Challenges ahead as the marine market develops in China…

Marine Insurance — By on October 9, 2014 at 12:21 PM
Iris Ip

Iris Ip

Challenges ahead as the marine market develops in China, Iris Ip of Munich Re tells IUMI,  By James Brewer

China is a challenging insurance market,  Iris Ip, head of marine underwriting (Greater China) at Munich Re, Hong Kong, told the 2014 annual conference of IUMI.

Ms Ip said: “In the changing world, China is the main focus of the past decade and the coming period of time, ” and she indicated the salient trends that had to be monitored carefully.

She said that marine market growth rate in China has slowed down, and even reversed in 2013 and probably in 2014. There were an increasing number of insurance entities, which meant competition was greater. With keen international and domestic competition, there was a focus on rate cutting .

She warned of a rising incurred loss ratio, and increased acquisition costs (the direct costs such as commissions paid to a broker, that an insurer incurs to secure a premium), which were already very high at 20%; while insureds were wielding more bargaining power.

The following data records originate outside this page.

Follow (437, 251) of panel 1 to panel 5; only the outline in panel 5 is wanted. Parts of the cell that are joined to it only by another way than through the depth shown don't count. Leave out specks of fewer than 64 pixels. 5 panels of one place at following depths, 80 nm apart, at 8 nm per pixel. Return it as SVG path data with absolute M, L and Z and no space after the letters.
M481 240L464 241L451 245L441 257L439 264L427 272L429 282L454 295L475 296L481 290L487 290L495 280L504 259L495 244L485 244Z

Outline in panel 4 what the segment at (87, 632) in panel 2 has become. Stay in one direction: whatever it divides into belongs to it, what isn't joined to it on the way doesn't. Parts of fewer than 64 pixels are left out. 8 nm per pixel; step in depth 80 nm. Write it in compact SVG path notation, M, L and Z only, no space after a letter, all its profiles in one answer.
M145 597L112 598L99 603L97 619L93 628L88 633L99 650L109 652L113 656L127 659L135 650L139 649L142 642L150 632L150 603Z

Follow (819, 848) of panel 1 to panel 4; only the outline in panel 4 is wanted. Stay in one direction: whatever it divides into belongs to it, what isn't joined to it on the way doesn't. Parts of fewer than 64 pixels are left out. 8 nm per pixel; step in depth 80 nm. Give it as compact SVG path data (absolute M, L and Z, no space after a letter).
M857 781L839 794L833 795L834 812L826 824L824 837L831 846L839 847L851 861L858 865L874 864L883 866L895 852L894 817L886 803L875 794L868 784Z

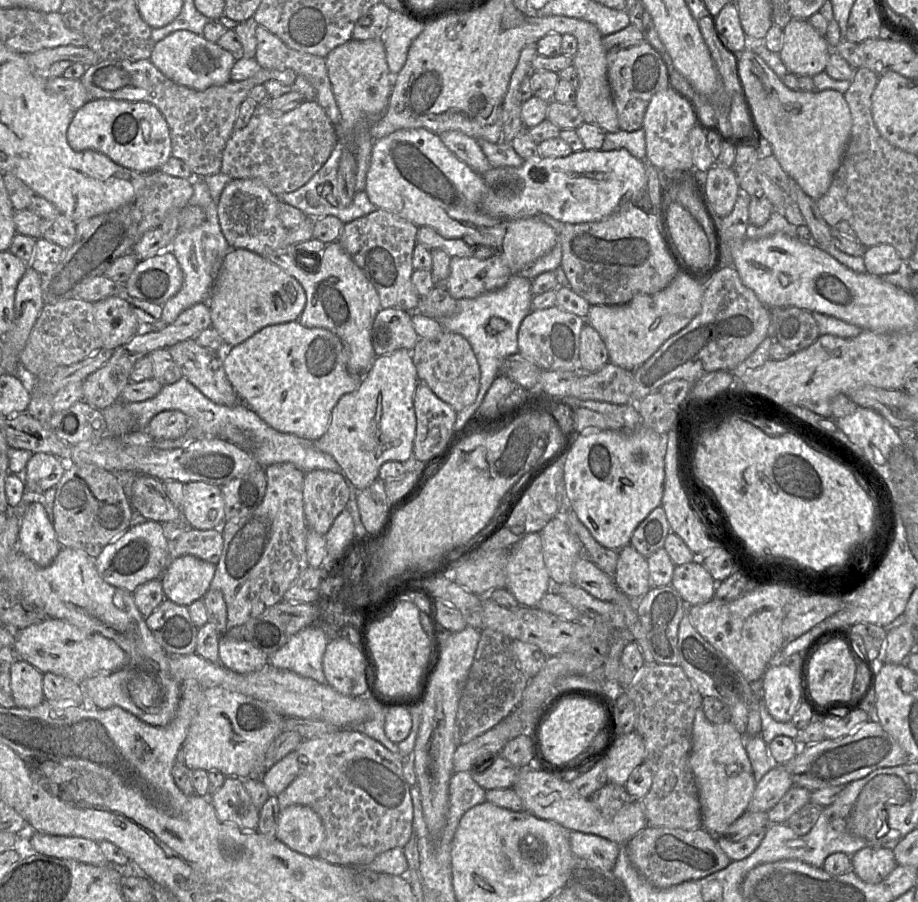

While non-life insurance premium was forging ahead in China and in 2013 reached $100bn, marine insurance premium did not enjoy the same growth. Its share of non-life premium had been almost 5% in 2004, but now it was less than 2%. Hull and cargo growth rates were negative in 2013, nor was 2014 turning out to be a very good year.

Star Cruises ship passes through Victoria Harbour, Hong Kong.

Star Cruises ship passes through Victoria Harbour, Hong Kong.

This was at a time when vessel capacity in the 10 years to 2013 rose from 86m tons to 244m tons, an increase of 184%.

Container port traffic was up 206%, to 190m teu. Six of the world’s 10 largest container ports were in China, including Shanghai at number one, having overtaken Singapore, said Ms Ip. Shenzhen and Hong Kong were at numbers three and four in the container port league. (About 20% of China’s total international trade is said to be routed through Hong Kong).

Despite the difficulties of some yards, Ms Ip underlined that China remains a big power in shipbuilding. According to Clarkson Research, China had 38% of the global newbuilding order book by tonnage, leading the table ahead of South Korea with 31%.

Domestic trade in China was going up, with more trucks on the road and greater capacity. The number of trucks had risen to 14.2m in 2013, from 6.4m in 2004.

Ms Ip reminded the meeting that in 2009 the Chinese State Council set Shanghai to be an international financial and shipping centre by 2020, by providing tax incentive to insurance of ocean-going hull, container, import and export cargo.

Ms Ip noted meanwhile that more energy business had resulted from greater investment in local and overseas energy sectors.

She said that developments meant higher demand for expertise and professionalism in insurance.